7 The pancake should be sizzling in oil, so if the pan looks a bit dry, add a splash more. When the pancake is golden underneath, flip and cook for a further minute. Transfer to the oven while you cook the remaining pancakes.

8 Heat a chargrill pan over a high heat, add the bacon and cook without moving until the fat turns golden.

9 Turn over and cook until done to your liking. Keep warm in the oven with the pancakes. Using kitchen paper, wipe the pan used to cook the pancakes and fry the eggs in a little olive oil to your liking.

10 To serve, top a pancake with an egg and a bacon rasher and fold over.

Courgette and halloumi pancakes

A bright and lovely light meal, these pancakes are bursting with spring flavours, says Sue. Enjoy them with a hefty dose of sunshine if you can.

Ingredients (makes 12):

■ 2 medium courgettes (zucchini) (about 500g/1lb 2oz)
■ 1 tsp sea salt flakes
■ 1 quantity buttermilk pancake batter (see above)
■ 200g (7oz) halloumi, grated
■ Handful basil leaves, torn handful mint leaves, finely sliced
■ 3 spring onions (scallions), finely sliced
■ Grated zest 1 lemon
■ Freshly ground black pepper garlic-infused olive oil (plain olive oil is fine), for frying
■ Pea shoots and lemon wedges, to serve






Courgette and halloumi pancakes with pea shoots and lemon

Method:

1 Grate the courgettes on the largest holes of a box grater. Transfer to a sieve set over a bowl and toss with the salt.
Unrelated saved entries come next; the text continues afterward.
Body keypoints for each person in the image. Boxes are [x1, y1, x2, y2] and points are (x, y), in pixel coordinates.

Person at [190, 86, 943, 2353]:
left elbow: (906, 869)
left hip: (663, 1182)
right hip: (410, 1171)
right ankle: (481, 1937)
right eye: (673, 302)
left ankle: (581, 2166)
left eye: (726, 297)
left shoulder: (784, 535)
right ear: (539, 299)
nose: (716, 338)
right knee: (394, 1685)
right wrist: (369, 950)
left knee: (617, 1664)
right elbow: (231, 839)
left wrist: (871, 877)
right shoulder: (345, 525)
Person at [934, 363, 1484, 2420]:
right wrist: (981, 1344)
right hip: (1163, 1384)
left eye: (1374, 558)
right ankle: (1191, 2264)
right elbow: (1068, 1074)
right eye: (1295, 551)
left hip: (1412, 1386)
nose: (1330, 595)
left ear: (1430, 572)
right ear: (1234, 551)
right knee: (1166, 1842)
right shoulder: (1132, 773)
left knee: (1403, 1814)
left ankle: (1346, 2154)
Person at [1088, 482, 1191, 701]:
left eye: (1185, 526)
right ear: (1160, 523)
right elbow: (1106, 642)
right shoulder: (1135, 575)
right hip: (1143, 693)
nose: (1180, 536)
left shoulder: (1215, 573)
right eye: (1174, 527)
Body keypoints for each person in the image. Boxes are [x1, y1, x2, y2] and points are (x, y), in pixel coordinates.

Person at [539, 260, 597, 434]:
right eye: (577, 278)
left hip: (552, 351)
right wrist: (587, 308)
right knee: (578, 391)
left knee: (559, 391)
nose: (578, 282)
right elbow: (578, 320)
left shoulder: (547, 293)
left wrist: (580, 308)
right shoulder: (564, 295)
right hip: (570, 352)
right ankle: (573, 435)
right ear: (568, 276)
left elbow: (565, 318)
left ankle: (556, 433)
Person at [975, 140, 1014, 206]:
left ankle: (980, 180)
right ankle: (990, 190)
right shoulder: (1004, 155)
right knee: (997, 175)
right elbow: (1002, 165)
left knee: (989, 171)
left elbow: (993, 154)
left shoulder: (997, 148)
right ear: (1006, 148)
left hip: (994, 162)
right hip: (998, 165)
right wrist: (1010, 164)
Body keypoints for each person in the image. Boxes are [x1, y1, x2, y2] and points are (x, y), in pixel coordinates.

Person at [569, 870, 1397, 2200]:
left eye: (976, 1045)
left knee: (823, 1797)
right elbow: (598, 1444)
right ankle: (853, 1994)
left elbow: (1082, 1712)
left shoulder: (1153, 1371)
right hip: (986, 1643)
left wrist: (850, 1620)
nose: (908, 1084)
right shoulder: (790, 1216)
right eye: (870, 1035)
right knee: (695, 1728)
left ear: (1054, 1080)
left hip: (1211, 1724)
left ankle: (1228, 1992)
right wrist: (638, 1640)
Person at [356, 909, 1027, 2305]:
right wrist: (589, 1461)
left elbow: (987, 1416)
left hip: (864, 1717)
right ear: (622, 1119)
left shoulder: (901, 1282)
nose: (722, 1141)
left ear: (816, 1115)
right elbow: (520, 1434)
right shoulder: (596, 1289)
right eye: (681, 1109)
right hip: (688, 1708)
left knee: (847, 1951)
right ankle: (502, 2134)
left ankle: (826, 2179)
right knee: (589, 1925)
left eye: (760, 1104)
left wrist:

2 Set aside for 15 minutes to drain, then place in a clean tea towel and squeeze tightly to remove as much liquid as possible.

3 Loosen the courgettes – they’ll be tightly packed together – then add to the pancake batter along with all the remaining ingredients, except the oil, pea shoots, and lemon wedges. Heat a non-stick frying pan over a medium heat and brush generously with the oil.

4 Add large spoonfuls of batter to the pan to make 10cm (4in) pancakes and cook.